--- Aim of the task ---
The expected result is a verbatim repetition of the lines from the start of the entries through the line containing "### Description", with the pictures removed.

── Data extracts

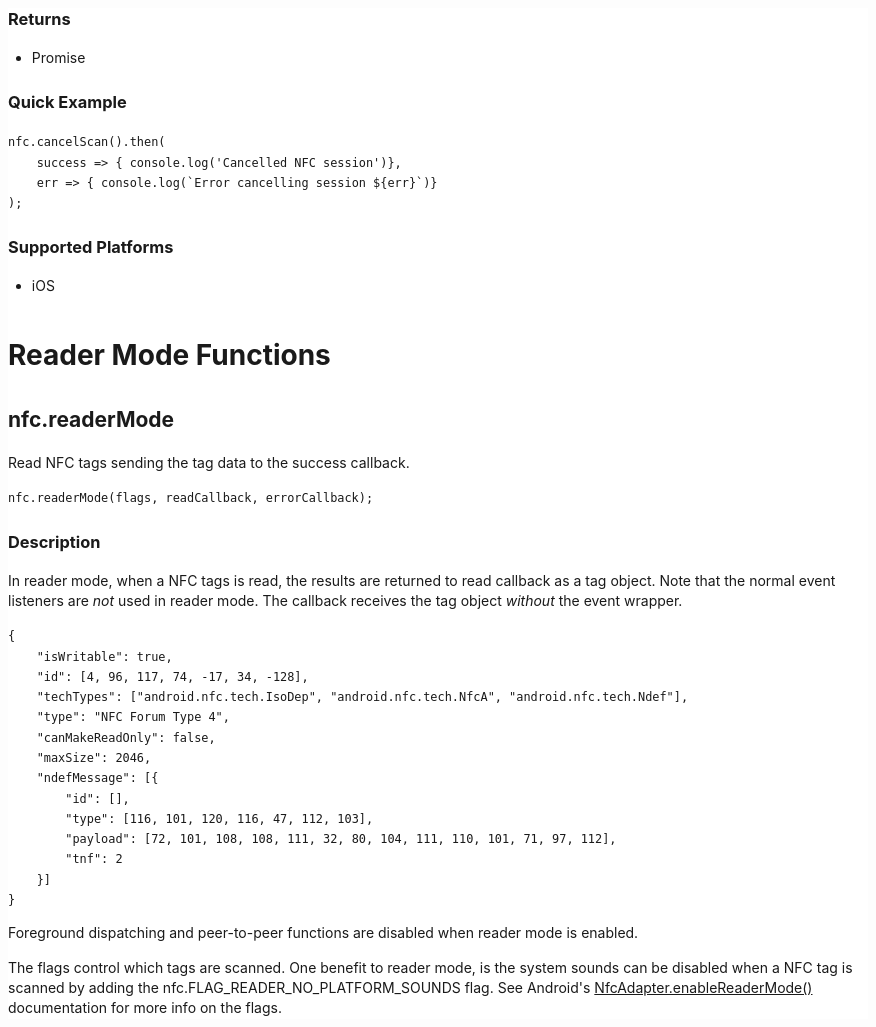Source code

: ### Returns

 - Promise

### Quick Example

    nfc.cancelScan().then(
        success => { console.log('Cancelled NFC session')}, 
        err => { console.log(`Error cancelling session ${err}`)}
    );

### Supported Platforms

- iOS


# Reader Mode Functions

## nfc.readerMode

Read NFC tags sending the tag data to the success callback.

    nfc.readerMode(flags, readCallback, errorCallback);

### Description

In reader mode, when a NFC tags is read, the results are returned to read callback as a tag object. Note that the normal event listeners are *not* used in reader mode. The callback receives the tag object *without* the event wrapper.

    {
        "isWritable": true,
        "id": [4, 96, 117, 74, -17, 34, -128],
        "techTypes": ["android.nfc.tech.IsoDep", "android.nfc.tech.NfcA", "android.nfc.tech.Ndef"],
        "type": "NFC Forum Type 4",
        "canMakeReadOnly": false,
        "maxSize": 2046,
        "ndefMessage": [{
            "id": [],
            "type": [116, 101, 120, 116, 47, 112, 103],
            "payload": [72, 101, 108, 108, 111, 32, 80, 104, 111, 110, 101, 71, 97, 112],
            "tnf": 2
        }]
    }

Foreground dispatching and peer-to-peer functions are disabled when reader mode is enabled.

The flags control which tags are scanned. One benefit to reader mode, is the system sounds can be disabled when a NFC tag is scanned by adding the nfc.FLAG_READER_NO_PLATFORM_SOUNDS flag. See Android's [NfcAdapter.enableReaderMode()](https://developer.android.com/reference/android/nfc/NfcAdapter#enableReaderMode(android.app.Activity,%20android.nfc.NfcAdapter.ReaderCallback,%20int,%20android.os.Bundle)) documentation for more info on the flags.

────

--- Written answer ---
Source code

: ### Returns

 - Promise

### Quick Example

    nfc.cancelScan().then(
        success => { console.log('Cancelled NFC session')}, 
        err => { console.log(`Error cancelling session ${err}`)}
    );

### Supported Platforms

- iOS


# Reader Mode Functions

## nfc.readerMode

Read NFC tags sending the tag data to the success callback.

    nfc.readerMode(flags, readCallback, errorCallback);

### Description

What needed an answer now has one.